Enjoy these teas with my Honors students on Wednesday, December 12. From 3:20 to 4:10 that afternoon, we will be in the Atrium of the Conant Science Building (now known as DMF), where the Ben Linder Café could one day be located.

From China and Ceylon, by way of Tealuxe in Providence
clockwise from top-left
Golden Monkey Keemum (black)
Ti-Quan Yin Iron Goddess of Mercy (oolong) 
Dragon Pearl Jasmine (green)
Yalta Evergreen Estate Ceylon (black)
Background

I spent my 2012 sabbatical both learning more about coffee and expanding my interests to include tea. As part of that process, I was an informal observer at a meeting of the U.N. Intergovernmental Group on Tea. The meeting was much smaller than I expected -- even the hotel staff did not know what it was. The convener welcomed the 38 attendees as the "Captains of Tea." Plus me, the Coffee Maven. I think I was one of four U.S. citizens at the meeting, and I still remember a delegate from India who, when I asked how many people worked for him casually replied, "one-point-two." Meaning 1,200,000 tea workers!
IGG-Tea Climate Committee: Serious business in a casual setting
I spent part of that meeting as an observer of the Committee on Climate change, a top tea agronomist from each of three major producers: India, Sri Lanka, and Kenya. We gathered around the pool where they wrote -- and allowed me to provide some input as a geographer -- a preliminary plan for the global tea industry to respond to climate change. The Captains of Tea adopted the plan unanimously, a pleasant surprise in the city that is the principle locus of climate deniers on the planet. That experience led me to offer a one-credit honors colloquium, with the intention of helping the IGG-Tea to implement that plan.

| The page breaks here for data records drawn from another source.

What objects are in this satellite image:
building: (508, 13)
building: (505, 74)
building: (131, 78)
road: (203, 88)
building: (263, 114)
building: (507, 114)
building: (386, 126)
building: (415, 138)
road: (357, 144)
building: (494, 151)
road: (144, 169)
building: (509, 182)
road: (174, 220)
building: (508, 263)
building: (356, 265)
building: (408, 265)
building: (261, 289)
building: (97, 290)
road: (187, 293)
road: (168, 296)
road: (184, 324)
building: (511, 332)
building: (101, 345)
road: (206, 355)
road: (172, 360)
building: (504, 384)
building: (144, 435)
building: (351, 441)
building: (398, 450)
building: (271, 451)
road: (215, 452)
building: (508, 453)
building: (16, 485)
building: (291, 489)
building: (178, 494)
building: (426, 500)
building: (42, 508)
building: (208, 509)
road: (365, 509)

This proved far too ambitious for a one-credit class, but the students enjoyed learning about both tea and climate change, so I continued to offer the course as an opportunity to explore both topics. I did so with increasing attention to the notion of climate justice, which I learned about from Dr. Mary Robinson during that same sabbatical.

Each semester since the autumn of 2013, students in this colloquium have explored tea, climate change, and the relationships between the two. They have done a variety of projects in response, and in the past couple semesters have had a terrific new resource: the IGG-Tea group has published a final report. It is quite different from what we envisioned, but in many ways more useful and robust. Students this semester have been delving into that report and will be presenting some of its more interesting findings in our brief tasting event.

Lagniappe

This "last annual" tasting is also the first to be offered by students, though I did provide a tea tasting for faculty colleagues at the CARS Celebration in 2013. The Tea & Climate Change colloquium has had a good run, but after 11 semesters it is time to move on. I could offer a class on chocolate, but instead will use the colloquium to explore a great city that I know only from afar: New Orleans, A Global City.